**What you should do:**
Scan the following material for the string "Рассольник" and copy each line in which it appears.

**Supplied material:**
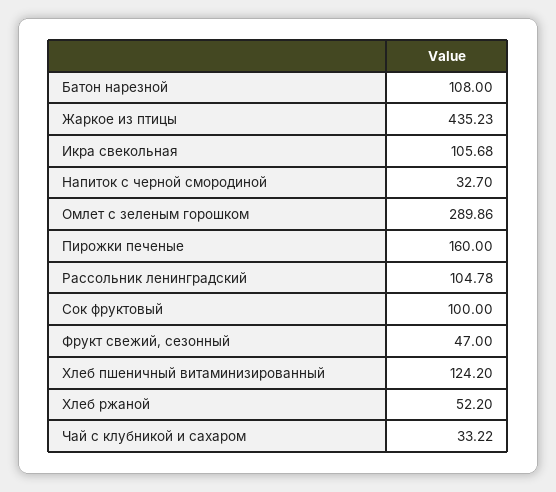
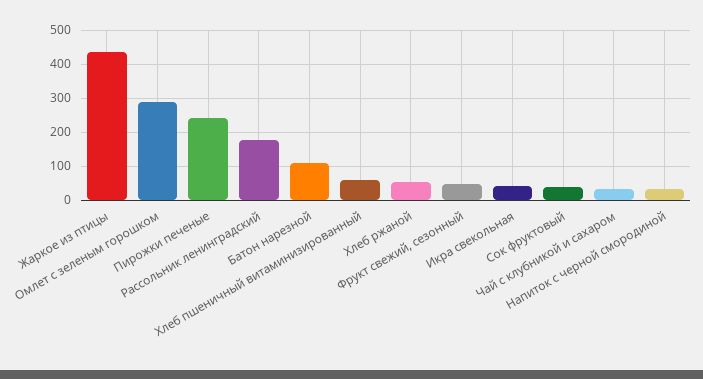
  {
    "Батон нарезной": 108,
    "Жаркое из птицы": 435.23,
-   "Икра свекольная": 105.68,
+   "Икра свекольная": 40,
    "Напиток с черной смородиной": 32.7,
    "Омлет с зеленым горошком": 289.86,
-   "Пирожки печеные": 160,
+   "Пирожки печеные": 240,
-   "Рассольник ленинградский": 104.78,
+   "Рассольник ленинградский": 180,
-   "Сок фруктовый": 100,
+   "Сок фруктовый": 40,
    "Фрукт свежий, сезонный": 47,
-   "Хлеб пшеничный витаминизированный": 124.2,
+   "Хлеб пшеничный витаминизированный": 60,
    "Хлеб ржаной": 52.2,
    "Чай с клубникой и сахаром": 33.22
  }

==

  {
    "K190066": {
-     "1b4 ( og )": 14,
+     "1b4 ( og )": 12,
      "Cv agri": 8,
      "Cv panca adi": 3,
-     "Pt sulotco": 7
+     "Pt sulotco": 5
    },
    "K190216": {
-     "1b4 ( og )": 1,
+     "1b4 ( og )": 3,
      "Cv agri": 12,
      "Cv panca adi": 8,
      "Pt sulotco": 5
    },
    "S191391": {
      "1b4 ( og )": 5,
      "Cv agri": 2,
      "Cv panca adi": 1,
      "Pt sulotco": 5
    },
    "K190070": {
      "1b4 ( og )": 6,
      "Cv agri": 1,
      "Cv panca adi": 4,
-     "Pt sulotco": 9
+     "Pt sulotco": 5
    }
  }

**Answer to the problem:**
-   "Рассольник ленинградский": 104.78,
+   "Рассольник ленинградский": 180,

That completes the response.